Etats-Unis : George W. Bush : de la tyrannie en Amérique.

samedi 7 octobre 2006
popularité : 3%

Le Congrès a finalement adopté, le 29 septembre, une loi sur la détention et le jugement des terroristes présumés. Un texte inique et indigne de la démocratie américaine, estime The New York Times.

Voilà ce qui se passe quand un Congrès américain irresponsable fait passer en force un projet de loi d’une importance capitale pour servir une stratégie politique inepte en vue des élections de mi-mandat : le gouvernement Bush a exploité la peur des républicains de perdre leur majorité au Sénat et à la Chambre des représentants pour leur faire accepter de terrifiantes idées sur l’antiterrorisme, lesquelles vont remettre en cause la sécurité de nos soldats et faire un tort durable à l’Etat de droit qu’est l’Amérique depuis deux cent dix-sept ans - et tout cela sans améliorer en rien la protection des Américains contre le terrorisme.

Si les républicains ont affirmé que le Congrès devait agir sans tarder pour créer des procédures de mise en accusation et de jugement des terroristes, c’est parce que les cerveaux présumés des attentats du 11 septembre 2001 sont sur le point d’être traduits en justice. C’est de la pure propagande. Ces hommes auraient pu être jugés et condamnés depuis bien longtemps, mais le président Bush a préféré ne pas le faire. Il a préféré les maintenir en détention illégale, les faire interroger de telle sorte qu’un procès en bonne et due forme est désormais difficilement envisageable et inventer un système clairement illégal de tribunaux irréguliers pour les condamner.

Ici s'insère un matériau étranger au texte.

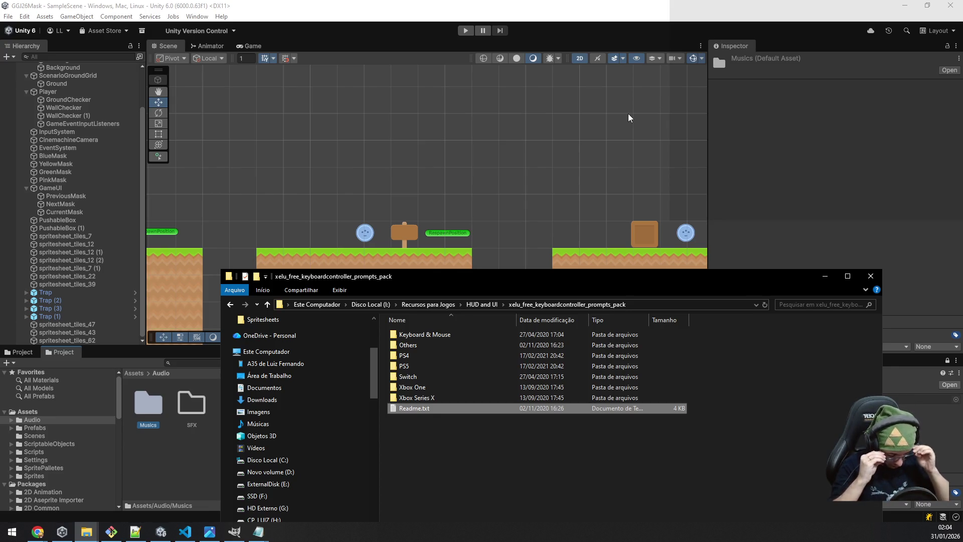
Return to the Unity editor showing the 2D platformer scene.
left_click(388, 5)
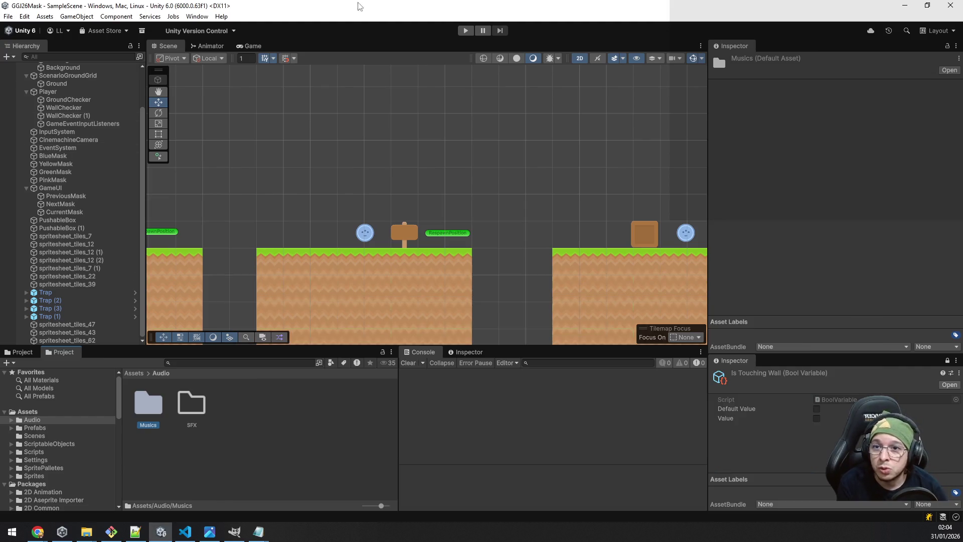
Open the Asset Store, then search My Assets for 'dotween' and show DOTween (HOTween v2) details.
left_click(197, 16)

Ce n’est que depuis que la Cour suprême a déclaré inconstitutionnel le système pénal d’exception voulu par Bush que ce dernier a adopté le ton de l’urgence. Son objectif est cynique : si les stratèges républicains croient pouvoir remporter les élections cet automne, ce n’est pas en adoptant une bonne législation, mais en ayant forcé les démocrates à voter contre une mauvaise législation et, du même coup, à apparaître comme laxistes à l’égard du terrorisme.

Une semaine avant l’adoption de cette loi, la Maison-Blanche et trois sénateurs républicains avaient annoncé qu’ils étaient parvenus à un redoutable accord sur cette loi, accordant à Bush à peu près tout ce qu’il avait demandé, y compris une décharge complète pour les crimes commis par des Américains au service des politiques antiterroristes. Puis le vice-président Dick Cheney et ses législateurs zélés ont remanié le reste du texte de façon à habiliter Bush à emprisonner sans inculpation à peu près qui il veut aussi longtemps qu’il le veut, à réinterpréter de façon unilatérale les conventions de Genève, à autoriser des pratiques que d’aucuns qualifient de torture et à refuser de rendre justice à des centaines d’hommes emprisonnés par erreur.

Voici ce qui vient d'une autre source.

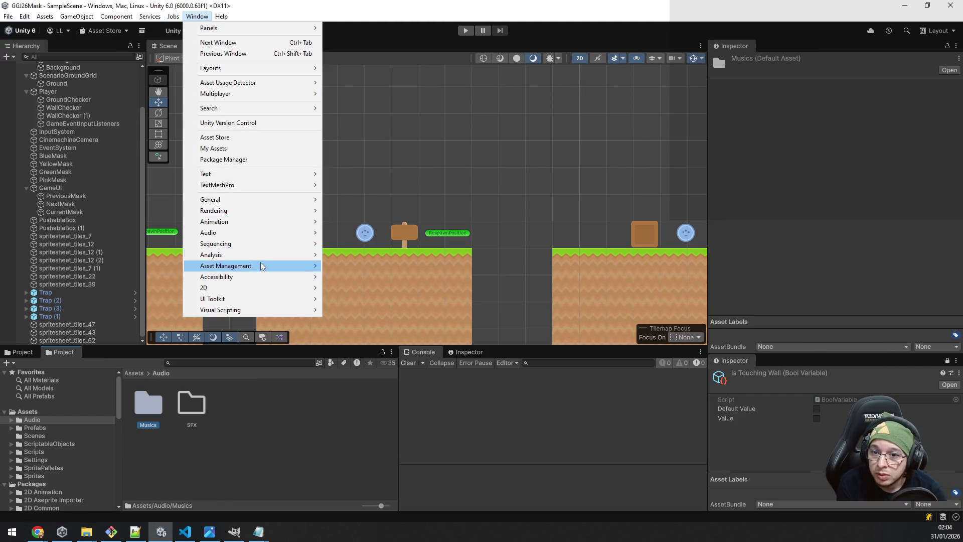
left_click(260, 137)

Voici quelques-unes des pires dispositions contenues dans ce texte :

Ennemis combattants : En donnant une définition dangereusement large au terme “ennemi combattant illégal”, la nouvelle loi implique que des résidents vivant légalement aux Etats-Unis ainsi que des ressortissants étrangers vivant dans leur propre pays pourront être arrêtés et retenus indéfiniment sans aucun recours. Le président peut, de surcroît, décider de placer qui il veut dans cette catégorie.

Conventions de Genève : La nouvelle loi enterre des conventions internationales vieilles d’un demi-siècle en autorisant Bush à décider seul quelles sont les méthodes d’interrogatoire abusives qu’il juge tolérables. Ces décisions pourraient d’ailleurs rester secrètes : rien n’impose que la liste de ces méthodes d’interrogation jugées tolérables soit publiée.

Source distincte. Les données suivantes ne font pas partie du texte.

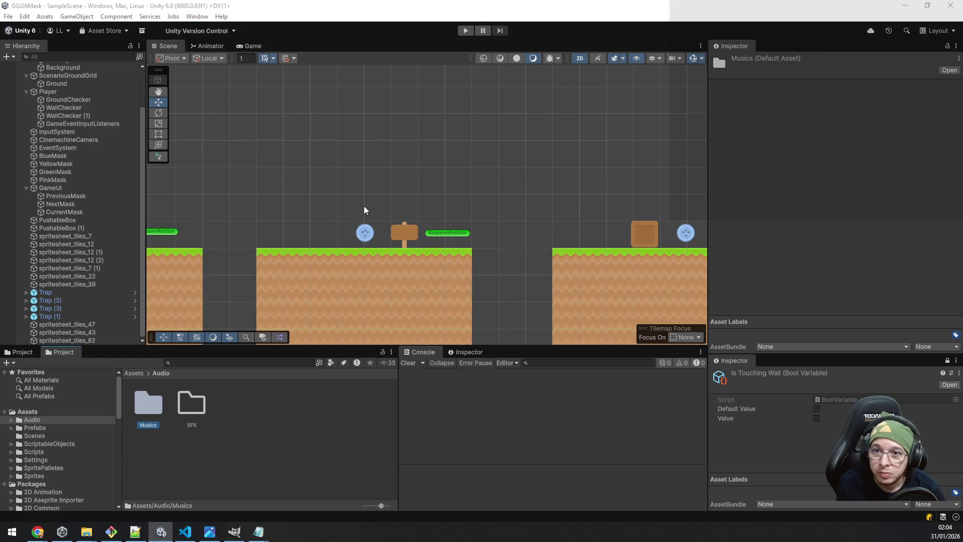
left_click(198, 16)
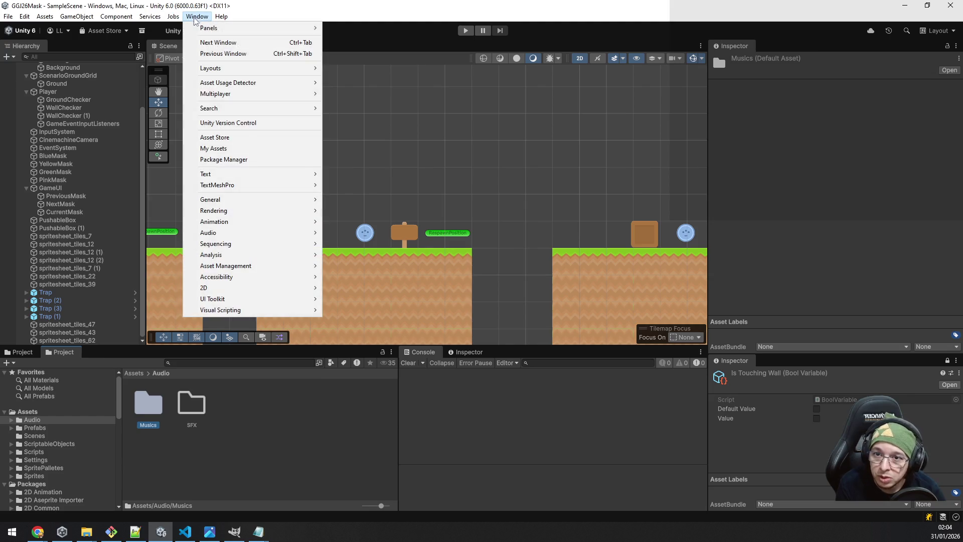
left_click(250, 150)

Habeas corpus : Les détenus incarcérés dans des prisons militaires américaines n’auront désormais plus le droit de contester leur emprisonnement. Or les requêtes en habeas corpus n’encombrent pas les tribunaux, pas plus qu’elles ne sont une faveur faite aux terroristes. Elles donnent simplement à des personnes emprisonnées par erreur une chance de pouvoir prouver leur innocence.

Recours : Les tribunaux américains ne pourront réexaminer aucune des dispositions du nouveau système mis en place, exception faite des verdicts rendus par les tribunaux militaires. La loi restreint en effet les possibilités de recours et empêche toute action juridique fondée sur les conventions de Genève. Pour emprisonner quelqu’un à vie, Bush n’a donc qu’à le déclarer “ennemi combattant illégal” et lui refuser tout forme de procès.

Preuves obtenues par la force : Les preuves obtenues par la force sont déclarées exploitables dès lors qu’un juge les estimera fiables.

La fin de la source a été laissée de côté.